▶ [WORK REQUEST]: Without further comment, state how many lines in the listing below contain the word "HTTP".

▶ [STORED DATA]:
==================================================
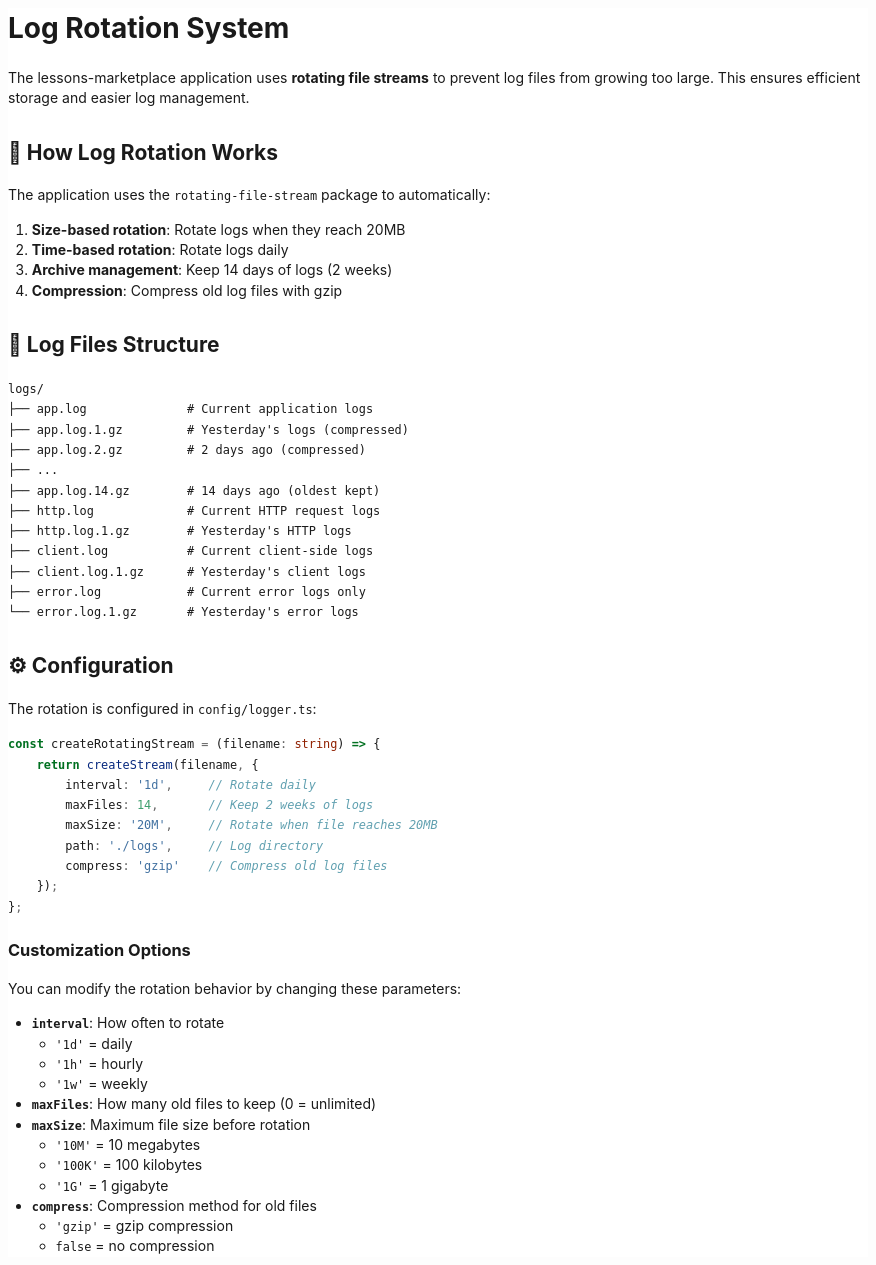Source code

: # Log Rotation System

The lessons-marketplace application uses **rotating file streams** to prevent log files from growing too large. This ensures efficient storage and easier log management.

## 🔄 **How Log Rotation Works**

The application uses the `rotating-file-stream` package to automatically:

1. **Size-based rotation**: Rotate logs when they reach 20MB
2. **Time-based rotation**: Rotate logs daily
3. **Archive management**: Keep 14 days of logs (2 weeks)
4. **Compression**: Compress old log files with gzip

## 📁 **Log Files Structure**

```
logs/
├── app.log              # Current application logs
├── app.log.1.gz         # Yesterday's logs (compressed)
├── app.log.2.gz         # 2 days ago (compressed)
├── ...
├── app.log.14.gz        # 14 days ago (oldest kept)
├── http.log             # Current HTTP request logs
├── http.log.1.gz        # Yesterday's HTTP logs
├── client.log           # Current client-side logs
├── client.log.1.gz      # Yesterday's client logs
├── error.log            # Current error logs only
└── error.log.1.gz       # Yesterday's error logs
```

## ⚙️ **Configuration**

The rotation is configured in `config/logger.ts`:

```typescript
const createRotatingStream = (filename: string) => {
    return createStream(filename, {
        interval: '1d',     // Rotate daily
        maxFiles: 14,       // Keep 2 weeks of logs
        maxSize: '20M',     // Rotate when file reaches 20MB
        path: './logs',     // Log directory
        compress: 'gzip'    // Compress old log files
    });
};
```

### **Customization Options**

You can modify the rotation behavior by changing these parameters:

- **`interval`**: How often to rotate
  - `'1d'` = daily
  - `'1h'` = hourly  
  - `'1w'` = weekly
- **`maxFiles`**: How many old files to keep (0 = unlimited)
- **`maxSize`**: Maximum file size before rotation
  - `'10M'` = 10 megabytes
  - `'100K'` = 100 kilobytes
  - `'1G'` = 1 gigabyte
- **`compress`**: Compression method for old files
  - `'gzip'` = gzip compression
  - `false` = no compression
==================================================
▶ [WRITTEN SOLUTION]: 2